The natural sciences form a set of theories, methods, and data for understanding the world in which we live. Science is not just information to learn; it is a process and way of thinking. Hampshire's School of Natural Science engages students deeply in interdisciplinary problem solving.
Astronomy students at Hampshire take advantage of courses on campus and throughout the Five College consortium through the Five College Astronomy Department. The interlinking of Five College resources allows for a richer environment for doing astronomy research than would be possible if each operated independently.
Moreover, by combining the traditional emphasis on small classes and individual attention that is found at small liberal arts colleges with the research opportunities and infrastructure of a large university, students can find a mix of fine teaching and rich opportunities for independent research.
Aliens: Close Encounters of a Multidisciplinary Kind
This course can be summed up as everything you wanted to know about aliens but were afraid to ask (a scientist). The course will explore the topic of extraterrestrial intelligence from the perspective of several different fields. We will look at the history of UFO sighting claims and analyze the reliability of eyewitness testimonies, explore psychological and sociological reasons behind claims of alien abductions, and analyze the current state of the search for extraterrestrial intelligence (SETI) from the perspective of astronomy and planetary research. We will also examine how film and television have shaped our view of aliens in popular culture. We will conclude the course by looking at religions that have been inspired by UFOs and extraterrestrials.

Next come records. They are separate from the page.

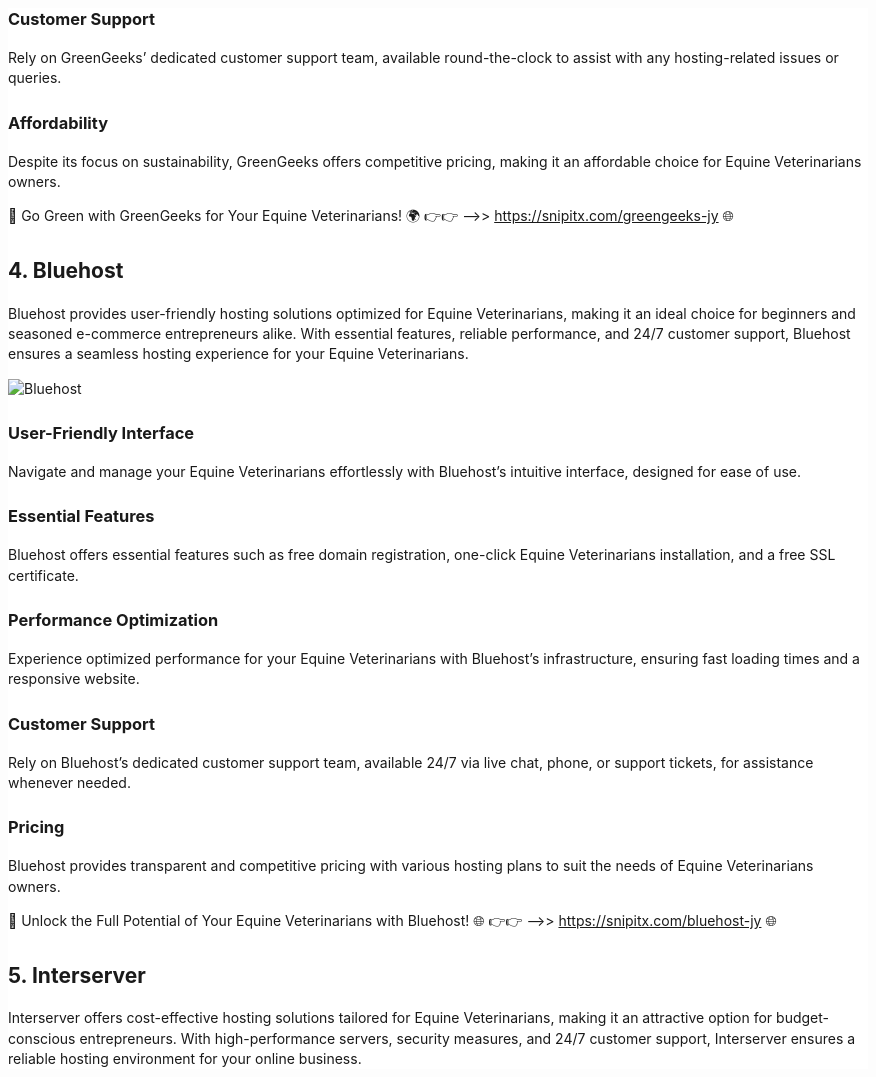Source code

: ### Customer Support
Rely on GreenGeeks’ dedicated customer support team, available round-the-clock to assist with any hosting-related issues or queries.

### Affordability
Despite its focus on sustainability, GreenGeeks offers competitive pricing, making it an affordable choice for Equine Veterinarians owners.

🌿 Go Green with GreenGeeks for Your Equine Veterinarians! 🌍
👉👉 -->> https://snipitx.com/greengeeks-jy 🌐

## 4. Bluehost

Bluehost provides user-friendly hosting solutions optimized for Equine Veterinarians, making it an ideal choice for beginners and seasoned e-commerce entrepreneurs alike. With essential features, reliable performance, and 24/7 customer support, Bluehost ensures a seamless hosting experience for your Equine Veterinarians.

![Bluehost](https://i.imgur.com/PasFF9E.jpeg "Bluehost Hosting")

### User-Friendly Interface
Navigate and manage your Equine Veterinarians effortlessly with Bluehost’s intuitive interface, designed for ease of use.

### Essential Features
Bluehost offers essential features such as free domain registration, one-click Equine Veterinarians installation, and a free SSL certificate.

### Performance Optimization
Experience optimized performance for your Equine Veterinarians with Bluehost’s infrastructure, ensuring fast loading times and a responsive website.

### Customer Support
Rely on Bluehost’s dedicated customer support team, available 24/7 via live chat, phone, or support tickets, for assistance whenever needed.

### Pricing
Bluehost provides transparent and competitive pricing with various hosting plans to suit the needs of Equine Veterinarians owners.

🚀 Unlock the Full Potential of Your Equine Veterinarians with Bluehost! 🌐
👉👉 -->> https://snipitx.com/bluehost-jy 🌐

## 5. Interserver

Interserver offers cost-effective hosting solutions tailored for Equine Veterinarians, making it an attractive option for budget-conscious entrepreneurs. With high-performance servers, security measures, and 24/7 customer support, Interserver ensures a reliable hosting environment for your online business.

Five College Astronomy Department
The Five College Astronomy Department has several major research programs, including: the Five College Radio Astronomy Observatory, which operates a 14-m radio telescope near the Quabbin reservoir; the 2-Micron All Sky Survey, which has mapped the sky at infrared wavelengths; and the Large Millimeter Telescope, recently constructed in Mexico. Faculty supervise research programs using supercomputers, satellite observatories, and major telescopes around the world. The Five College Astronomy Club holds star parties, uses the wide variety of optical telescopes available in the valley, and offers workshops. In addition, the Amherst Area Amateur Astronomy Association is a very active local astronomy club with many public activities.